Profits, measured by EBITDA, have increased across all platforms over the past two years. UK-based Deliveroo reported gross profit of 10.4 percent of GTV, a level that is now the industry norm. Adjusted EBITDA rose 57 percent year-on-year in the first half of 2024, coming in at 1.7 percent of GTV, also in line with the industry norm. Free cash flow, which is closely linked to EBITDA, was also positive during the period.

What was remarkable, however, was the company’s net profit of £3.2 million – a rarity in the industry.

Nevertheless, the trend in profitability is upward for all reporting companies, despite occasional dips. Adjusted EBITDA data for all restaurant delivery services shows a promising development, and although these figures do not focus exclusively on restaurant delivery, this channel remains the most important for all reported figures, even as other industries such as grocery retail are gaining importance.

Gross profit has declined slightly over the past two years, mainly due to the increasing sales and marketing costs needed to stimulate demand in a rather sluggish market environment, particularly in Europe.
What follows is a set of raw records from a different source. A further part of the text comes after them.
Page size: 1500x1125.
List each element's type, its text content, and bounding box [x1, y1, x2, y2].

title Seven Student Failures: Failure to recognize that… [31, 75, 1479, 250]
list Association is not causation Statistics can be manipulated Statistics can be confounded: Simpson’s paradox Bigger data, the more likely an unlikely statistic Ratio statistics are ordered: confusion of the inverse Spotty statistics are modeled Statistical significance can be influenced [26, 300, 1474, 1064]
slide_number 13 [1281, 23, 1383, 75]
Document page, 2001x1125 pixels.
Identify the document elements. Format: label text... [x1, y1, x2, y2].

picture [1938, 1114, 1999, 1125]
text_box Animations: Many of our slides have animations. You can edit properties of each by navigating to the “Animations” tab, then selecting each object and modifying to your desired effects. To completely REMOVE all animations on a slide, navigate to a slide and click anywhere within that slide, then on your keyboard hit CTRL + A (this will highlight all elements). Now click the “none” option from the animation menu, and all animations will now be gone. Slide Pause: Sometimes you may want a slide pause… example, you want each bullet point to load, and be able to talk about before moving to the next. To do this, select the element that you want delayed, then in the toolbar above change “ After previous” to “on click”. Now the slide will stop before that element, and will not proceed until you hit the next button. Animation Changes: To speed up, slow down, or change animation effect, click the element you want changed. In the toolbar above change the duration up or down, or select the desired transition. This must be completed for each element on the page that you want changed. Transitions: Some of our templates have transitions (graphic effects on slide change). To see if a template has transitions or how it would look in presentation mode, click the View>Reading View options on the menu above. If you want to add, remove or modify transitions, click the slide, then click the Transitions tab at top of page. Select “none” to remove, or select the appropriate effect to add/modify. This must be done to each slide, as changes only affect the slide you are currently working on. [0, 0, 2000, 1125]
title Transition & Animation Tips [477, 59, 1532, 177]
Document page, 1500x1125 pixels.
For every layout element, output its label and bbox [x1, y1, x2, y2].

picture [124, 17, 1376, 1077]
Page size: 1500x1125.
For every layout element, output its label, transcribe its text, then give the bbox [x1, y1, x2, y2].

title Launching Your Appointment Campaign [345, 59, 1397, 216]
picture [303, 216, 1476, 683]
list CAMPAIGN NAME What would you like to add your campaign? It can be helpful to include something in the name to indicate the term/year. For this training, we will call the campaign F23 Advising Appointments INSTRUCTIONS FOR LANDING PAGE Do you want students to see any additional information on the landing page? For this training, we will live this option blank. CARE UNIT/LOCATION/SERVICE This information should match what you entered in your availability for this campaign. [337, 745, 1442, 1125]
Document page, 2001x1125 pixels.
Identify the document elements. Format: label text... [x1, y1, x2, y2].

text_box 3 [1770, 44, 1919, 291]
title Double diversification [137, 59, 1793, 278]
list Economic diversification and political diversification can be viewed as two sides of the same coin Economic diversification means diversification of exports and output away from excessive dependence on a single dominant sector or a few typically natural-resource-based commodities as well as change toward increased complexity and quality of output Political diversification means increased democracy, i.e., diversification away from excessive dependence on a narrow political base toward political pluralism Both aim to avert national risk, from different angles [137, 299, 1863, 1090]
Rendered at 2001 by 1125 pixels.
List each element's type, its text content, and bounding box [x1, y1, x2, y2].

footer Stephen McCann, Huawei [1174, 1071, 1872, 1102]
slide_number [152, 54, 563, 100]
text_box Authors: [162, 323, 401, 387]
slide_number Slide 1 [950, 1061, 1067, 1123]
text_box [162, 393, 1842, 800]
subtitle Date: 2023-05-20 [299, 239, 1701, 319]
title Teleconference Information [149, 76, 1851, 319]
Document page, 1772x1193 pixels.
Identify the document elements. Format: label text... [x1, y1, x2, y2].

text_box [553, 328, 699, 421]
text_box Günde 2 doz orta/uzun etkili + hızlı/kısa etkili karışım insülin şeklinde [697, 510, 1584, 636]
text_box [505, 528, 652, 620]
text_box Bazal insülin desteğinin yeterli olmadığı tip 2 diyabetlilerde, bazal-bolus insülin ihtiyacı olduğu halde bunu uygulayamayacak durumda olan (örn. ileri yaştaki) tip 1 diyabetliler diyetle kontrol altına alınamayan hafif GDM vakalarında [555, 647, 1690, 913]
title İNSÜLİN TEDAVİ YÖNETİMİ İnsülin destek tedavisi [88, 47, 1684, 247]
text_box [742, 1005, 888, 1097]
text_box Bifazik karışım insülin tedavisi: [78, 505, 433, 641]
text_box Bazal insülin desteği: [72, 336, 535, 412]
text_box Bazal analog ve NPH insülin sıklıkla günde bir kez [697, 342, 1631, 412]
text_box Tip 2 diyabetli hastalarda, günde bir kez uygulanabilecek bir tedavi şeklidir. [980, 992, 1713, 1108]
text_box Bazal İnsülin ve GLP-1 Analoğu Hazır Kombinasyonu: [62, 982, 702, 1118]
However, the four-year trend is pointing upwards and demand is growing again, partly due to expansion into newer vertical markets.

Looking ahead, the numbers suggest a path towards long-term net profitability in restaurant delivery, although not all delivery models and platforms may achieve this. The global outlook for restaurant delivery is optimistic, with accelerating growth and improving profitability. While we await H1 2024 numbers from top-selling delivery companies such as Delivery Hero, Meituan and Ele.me, current data suggests a market poised for sustainable growth and profitability.

The restaurant delivery industry is entering a new phase of growth (with GTV it could reach £470 million) and becoming profitable, driven by expanding markets, increasing demand and strategic investment. The global outlook is positive and the industry is well positioned to capitalise on new opportunities.